BEGIN

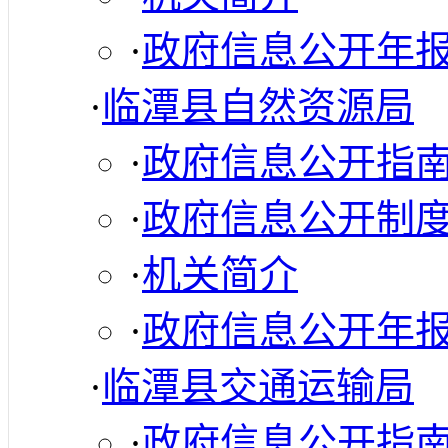
·
政府信息公开年
·
临潭县自然资源局
·
政府信息公开指
·
政府信息公开制
·
机关简介
·
政府信息公开年
·
临潭县交通运输局
·
政府信息公开指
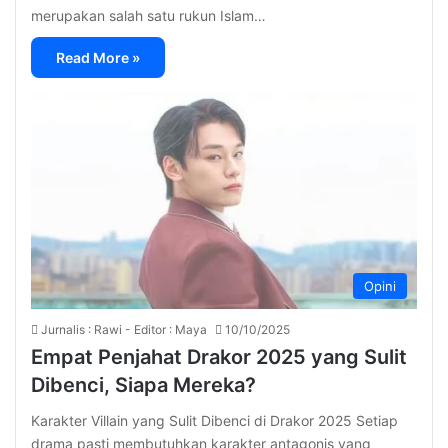
merupakan salah satu rukun Islam…
Read More »
Opini
Jurnalis : Rawi - Editor : Maya
10/10/2025
Empat Penjahat Drakor 2025 yang Sulit
Dibenci, Siapa Mereka?
Karakter Villain yang Sulit Dibenci di Drakor 2025 Setiap
drama pasti membutuhkan karakter antagonis yang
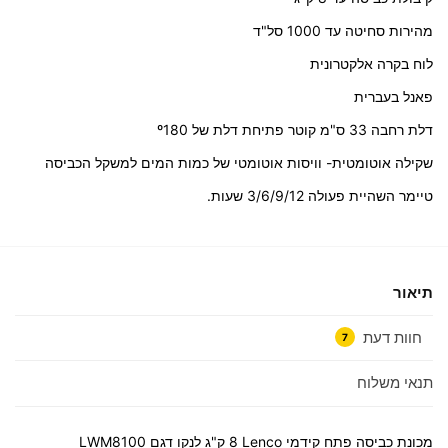
מהירות סחיטה עד 1000 סל"ד
לוח בקרה אלקטרונית
פאנל בעברית
דלת רחבה 33 ס"מ קוטר פתיחת דלת של º180
שקילה אוטומטית- וויסות אוטומטי של כמות המים למשקל הכביסה
טיימר השהיית פעולה 3/6/9/12 שעות.
תיאור
חוות דעת
7
תנאי משלוח
מכונת כביסה ‏פתח קידמי Lenco ‏8 ‏ק"ג לנקו דגם LWM8100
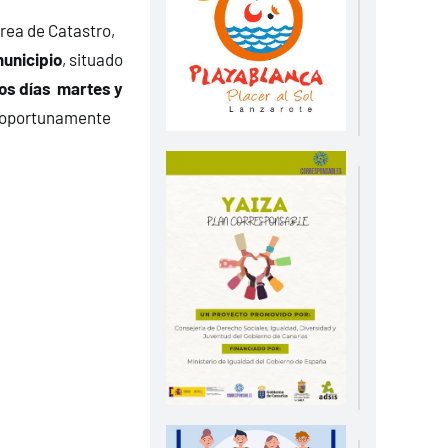
rea de Catastro,
municipio
, situado
os días martes y
 oportunamente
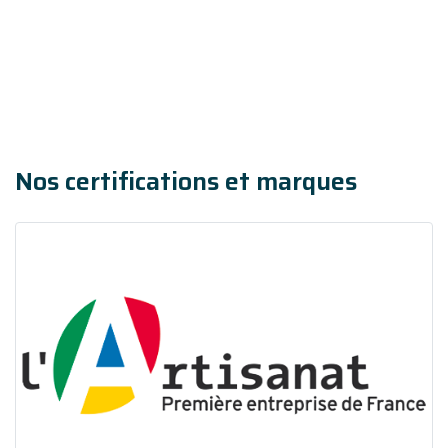
Nos certifications et marques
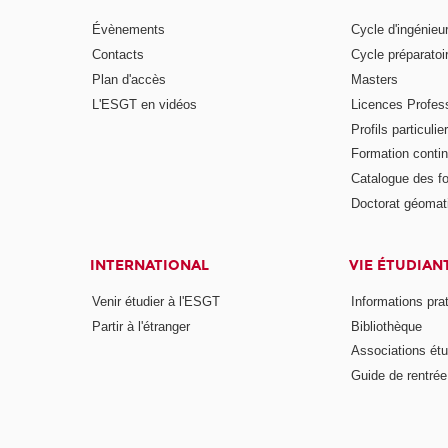
Évènements
Cycle d'ingénieu
Contacts
Cycle préparatoir
Plan d'accès
Masters
L'ESGT en vidéos
Licences Profess
Profils particulie
Formation conti
Catalogue des f
Doctorat géomat
INTERNATIONAL
VIE ÉTUDIAN
Venir étudier à l'ESGT
Informations pra
Partir à l'étranger
Bibliothèque
Associations étu
Guide de rentrée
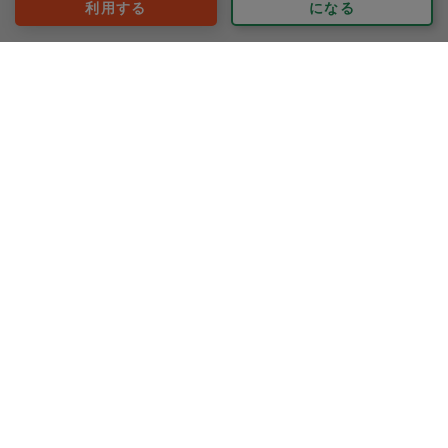
利用する
になる
評価：
いつもありがとうございます。
今回は普段手が回らない棚の整理整頓や、細かい部分の
お掃除をお願いさせていただきました。
時間内にすべての作業を終えてくださり、また丁寧な仕
上がりに感動致しました。
もっと見る
また来月からどうぞよろしくお願いいたします。
※依頼者の依頼当時の主観的な感想です。
40代 女性より
マアコ
評価：
私が鶏肉を用意出来なかったのですが、家にあったタラ
コやスモークサーモンなどを使って美味しい副菜をたく
さん作って下さいました！いつもと違うものがたくさん
食べられて、美味しく楽しい食卓となりました。今回も
たくさんの作り置きをありがとうございました。
もっと見る
※依頼者の依頼当時の主観的な感想です。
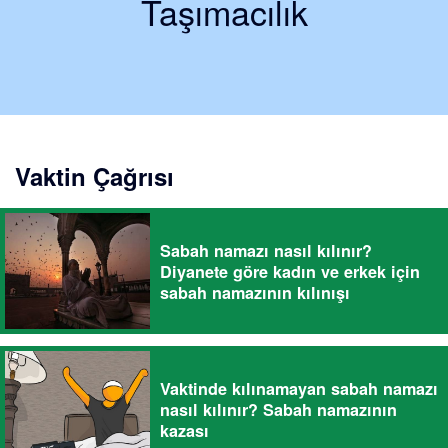
Taşımacılık
Vaktin Çağrısı
Sabah namazı nasıl kılınır?
Diyanete göre kadın ve erkek için
sabah namazının kılınışı
Vaktinde kılınamayan sabah namazı
nasıl kılınır? Sabah namazının
kazası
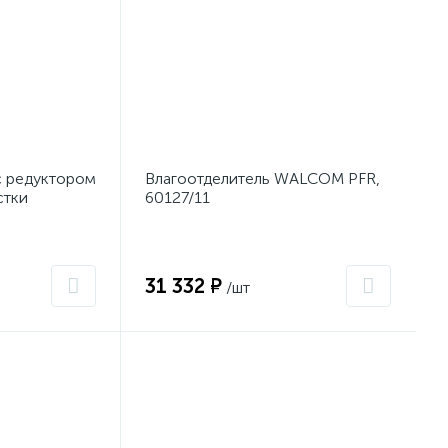
с редуктором
Влагоотделитель WALCOM PFR,
стки
60127/11
ь 1/2"
5
31 332 ₽
/шт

END

▶ **What you will do**
Begin at the top of the material above and output each line exactly, stopping after the line that holds "上がりに感動致しました。". Leave out pictures.

▶ **Result for this task**
·
政府信息公开年
·
临潭县自然资源局
·
政府信息公开指
·
政府信息公开制
·
机关简介
·
政府信息公开年
·
临潭县交通运输局
·
政府信息公开指
merupakan salah satu rukun Islam…
Read More »
Opini
Jurnalis : Rawi - Editor : Maya
10/10/2025
Empat Penjahat Drakor 2025 yang Sulit
Dibenci, Siapa Mereka?
Karakter Villain yang Sulit Dibenci di Drakor 2025 Setiap
drama pasti membutuhkan karakter antagonis yang
מהירות סחיטה עד 1000 סל"ד
לוח בקרה אלקטרונית
פאנל בעברית
דלת רחבה 33 ס"מ קוטר פתיחת דלת של º180
שקילה אוטומטית- וויסות אוטומטי של כמות המים למשקל הכביסה
טיימר השהיית פעולה 3/6/9/12 שעות.
תיאור
חוות דעת
7
תנאי משלוח
מכונת כביסה ‏פתח קידמי Lenco ‏8 ‏ק"ג לנקו דגם LWM8100
rea de Catastro,
municipio
, situado
os días martes y
 oportunamente
Nos certifications et marques
Évènements
Cycle d'ingénieu
Contacts
Cycle préparatoir
Plan d'accès
Masters
L'ESGT en vidéos
Licences Profess
Profils particulie
Formation conti
Catalogue des f
Doctorat géomat
INTERNATIONAL
VIE ÉTUDIAN
Venir étudier à l'ESGT
Informations pra
Partir à l'étranger
Bibliothèque
Associations étu
Guide de rentrée
利用する
になる
評価：
いつもありがとうございます。
今回は普段手が回らない棚の整理整頓や、細かい部分の
お掃除をお願いさせていただきました。
時間内にすべての作業を終えてくださり、また丁寧な仕
上がりに感動致しました。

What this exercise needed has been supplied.